The other profitable sector has been banking - specifically big banks - which under the low interest environment, had been underperforming. This sector has been the only major one not returning to pre-recession 2007 levels. That has started to change over the last three months.
Since low interest rates have been the major culprit, my assumption is this breakout has come from the market believing interest rates are going to be increased. Since a lot of this is predicated upon Fed policies, it does have a lot of risk based upon whether or not the market believes interest rates are going to be pushed up.
A couple of sectors that should do well going forward are technology and health care, which on a relative basis are undervalued in my outlook.
For tech, I see nothing at this time that will slow the momentum, and that should continue on until it's absolutely clear the recession is imminent.
Health care in my opinion offers the highest potential of the two because of the Hillary Clinton factor, along with the belief the season of mergers and acquisitions is probably over.
Clinton has expressed animosity toward the health care industry, including drug companies, and that has weighed on the performance of the health sector because of the uncertainty in regard to what will happen is she wins the Presidency.
The opportunity comes in the fact the sector is growing while trading at very low multiples. There is a lot of quick money to be made when it rebounds. Even in the unlikely event Clinton wins, it's not likely she would have the power to really make a lot of changes concerning health and drug companies. But the market isn't taking that into consideration at this time, so it's probable health will remain under pressure up to the election, unless Clinton signals a chance in her outlook, which probably isn't going to happen.
There is no doubt a recession isn't that long away, but there are still plenty of opportunities to make some money in the short term, but the long-term holdings of investors' portfolios will have to be looked at closely, depending on the age of the investor and the specific strategy and goals of the individual trader.
Central bank practices and the growing debt load of individuals, companies and governments point to some potential scary scenarios for investors not taking steps to adjust their portfolios in light of the growing risks and lack of visibility in regard to an economic environment the world has never faced before, meaning that which has been induced by the interference of central banks in the global economy.
Even worse, as the economy falls apart, there are already hints central banks could take new and extraordinary measures, which when based upon history, will almost certainly make things worse and prolong the recession, as it did during the U.S. depression.

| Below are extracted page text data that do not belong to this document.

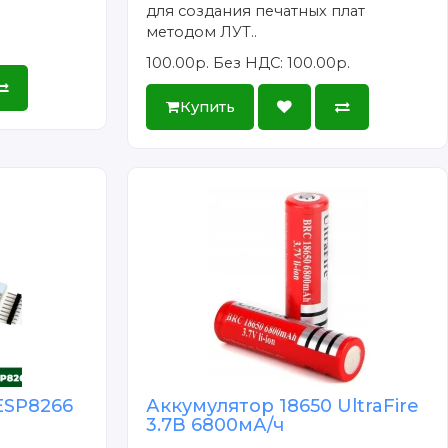
для создания печатных плат
методом ЛУТ..
100.00р.
Без НДС: 100.00р.
Купить
ESP8266
Аккумулятор 18650 UltraFire
3.7В 6800мА/ч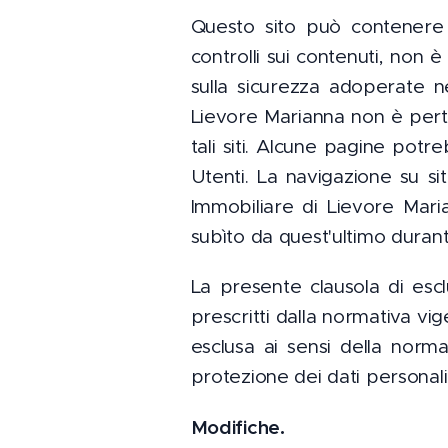
Questo sito può contenere a
controlli sui contenuti, non è
sulla sicurezza adoperate né
Lievore Marianna non è perta
tali siti. Alcune pagine pot
Utenti. La navigazione su si
Immobiliare di Lievore Mari
subìto da quest'ultimo durante
La presente clausola di escl
prescritti dalla normativa vi
esclusa ai sensi della norma
protezione dei dati personali
Modifiche.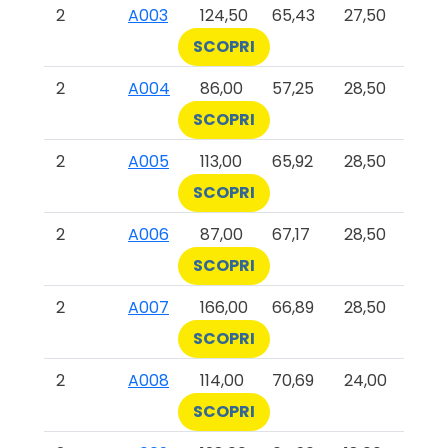
2
A003
124,50
65,43
27,50
SCOPRI
2
A004
86,00
57,25
28,50
SCOPRI
2
A005
113,00
65,92
28,50
SCOPRI
2
A006
87,00
67,17
28,50
SCOPRI
2
A007
166,00
66,89
28,50
SCOPRI
2
A008
114,00
70,69
24,00
SCOPRI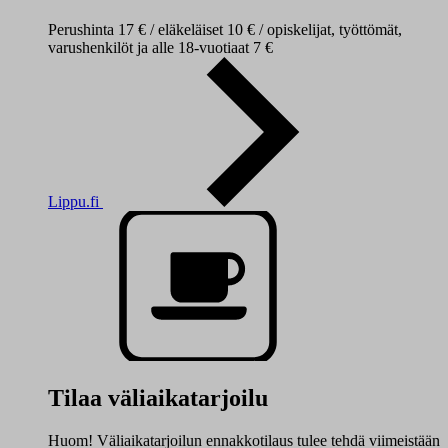
Perushinta 17 € / eläkeläiset 10 € / opiskelijat, työttömät,
varushenkilöt ja alle 18-vuotiaat 7 €
Lippu.fi
Tilaa väliaikatarjoilu
Huom! Väliaikatarjoilun ennakkotilaus tulee tehdä viimeistään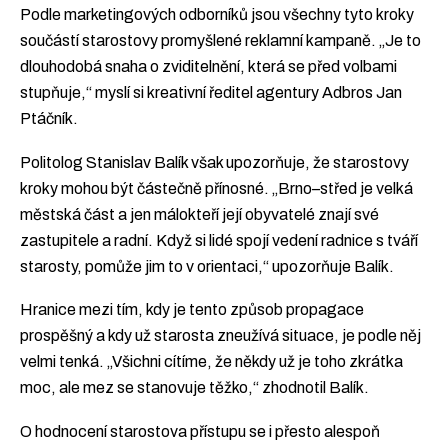
Podle marketingových odborníků jsou všechny tyto kroky
součástí starostovy promyšlené reklamní kampaně. „Je to
dlouhodobá snaha o zviditelnění, která se před volbami
stupňuje,“ myslí si kreativní ředitel agentury Adbros Jan
Ptáčník.
Politolog Stanislav Balík však upozorňuje, že starostovy
kroky mohou být částečně přínosné. „Brno–střed je velká
městská část a jen málokteří její obyvatelé znají své
zastupitele a radní. Když si lidé spojí vedení radnice s tváří
starosty, pomůže jim to v orientaci,“ upozorňuje Balík.
Hranice mezi tím, kdy je tento způsob propagace
prospěšný a kdy už starosta zneužívá situace, je podle něj
velmi tenká. „Všichni cítíme, že někdy už je toho zkrátka
moc, ale mez se stanovuje těžko,“ zhodnotil Balík.
O hodnocení starostova přístupu se i přesto alespoň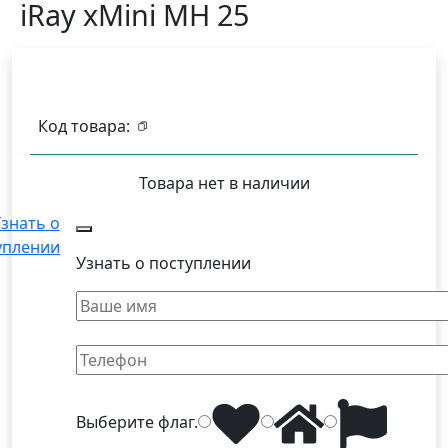
iRay xMini MH 25
Код товара:
Товара нет в наличии
знать о
уплении
Узнать о поступлении
Выберите
флаг
.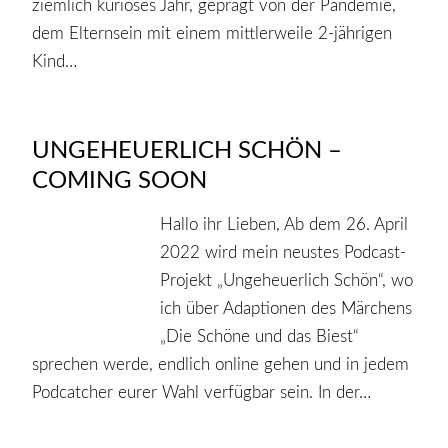
ziemlich kurioses Jahr, geprägt von der Pandemie,
dem Elternsein mit einem mittlerweile 2-jährigen
Kind…
UNGEHEUERLICH SCHÖN –
COMING SOON
Hallo ihr Lieben, Ab dem 26. April
2022 wird mein neustes Podcast-
Projekt „Ungeheuerlich Schön“, wo
ich über Adaptionen des Märchens
„Die Schöne und das Biest“
sprechen werde, endlich online gehen und in jedem
Podcatcher eurer Wahl verfügbar sein. In der…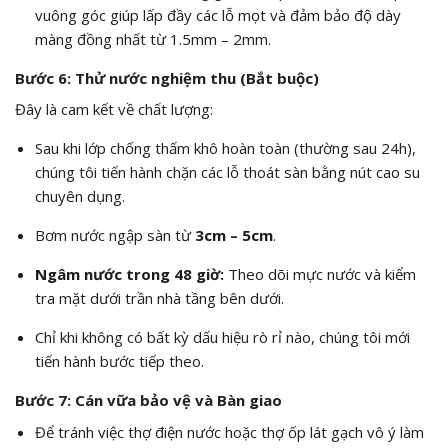
vuông góc giúp lấp đầy các lỗ mọt và đảm bảo độ dày
màng đồng nhất từ 1.5mm – 2mm.
Bước 6: Thử nước nghiệm thu (Bắt buộc)
Đây là cam kết về chất lượng:
Sau khi lớp chống thấm khô hoàn toàn (thường sau 24h),
chúng tôi tiến hành chặn các lỗ thoát sàn bằng nút cao su
chuyên dụng.
Bơm nước ngập sàn từ
3cm – 5cm
.
Ngâm nước trong 48 giờ:
Theo dõi mực nước và kiểm
tra mặt dưới trần nhà tầng bên dưới.
Chỉ khi không có bất kỳ dấu hiệu rò rỉ nào, chúng tôi mới
tiến hành bước tiếp theo.
Bước 7: Cán vữa bảo vệ và Bàn giao
Để tránh việc thợ điện nước hoặc thợ ốp lát gạch vô ý làm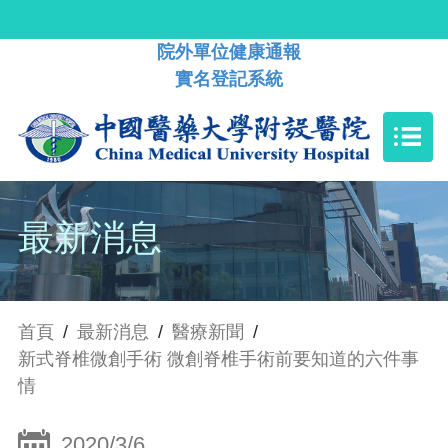
院外單位健康通報
實名登記系統
最新消息
首頁
/
最新消息
/
醫療新聞
/
新式脊椎微創手術 微創脊椎手術前要知道的六件事
情
2020/3/6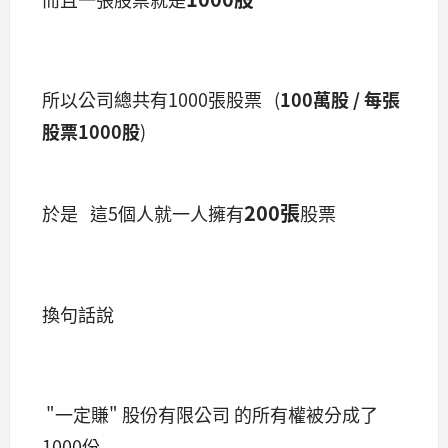
所以公司總共有1000張股票 (
100萬股 / 每張
股票1000股
)
200張
於是
這5個人就一人擁有
股票
換句話說
"一定賺" 股份有限公司 的所有權被分成了
1000份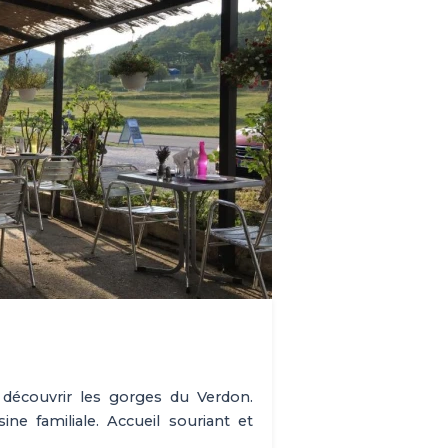
 découvrir les gorges du Verdon.
ne familiale. Accueil souriant et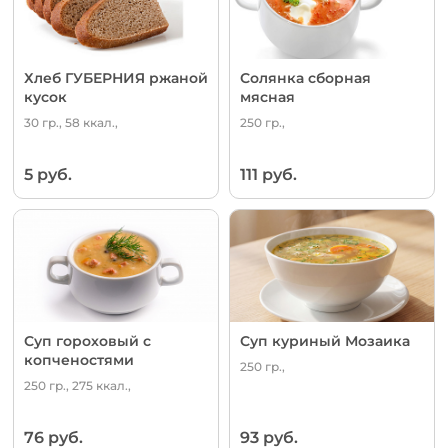
Хлеб ГУБЕРНИЯ ржаной
Солянка сборная
кусок
мясная
30 гр., 58 ккал.,
250 гр.,
5 руб.
111 руб.
Суп гороховый с
Суп куриный Мозаика
копченостями
250 гр.,
250 гр., 275 ккал.,
76 руб.
93 руб.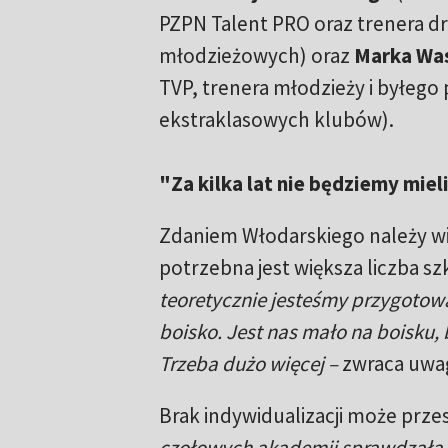
PZPN Talent PRO oraz trenera d
młodzieżowych) oraz
Marka Was
TVP, trenera młodzieży i byłego 
ekstraklasowych klubów).
"Za kilka lat nie będziemy mie
Zdaniem Włodarskiego należy wię
potrzebna jest większa liczba 
teoretycznie jesteśmy przygotowa
boisko. Jest nas mało na boisku,
Trzeba dużo więcej –
zwraca uwag
Brak indywidualizacji może prz
czołowych akademii sprawdzała, 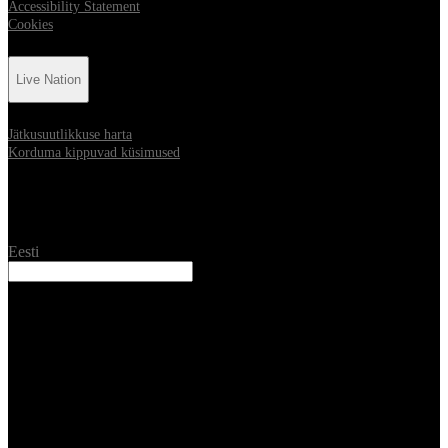
Accessibility Statement
Cookies
Live Nation
Jätkusuutlikkuse harta
Korduma kippuvad küsimused
Location
Eesti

That said, there will still be ways to make money leading up to and during the recession, and at this time semiconductors, large banks and brokerages have been doing well. Tech in general and health care stocks are undervalued, and should generate decent returns. Tech will perform better in the short term, while health care stocks, from this point in time, will outperform further out.
The main thing to take into consideration is there is a recession coming, and portfolios need to be closely analyzed and possibly as to what companies will hold up best during those economic conditions. This is especially true with companies investors plan on holding for a longer period of time.
Disclosure: I/we have no positions in any stocks mentioned, and no plans to initiate any positions within the next 72 hours.
I wrote this article myself, and it expresses my own opinions. I am not receiving compensation for it (other than from Seeking Alpha). I have no business relationship with any company whose stock is mentioned in this article.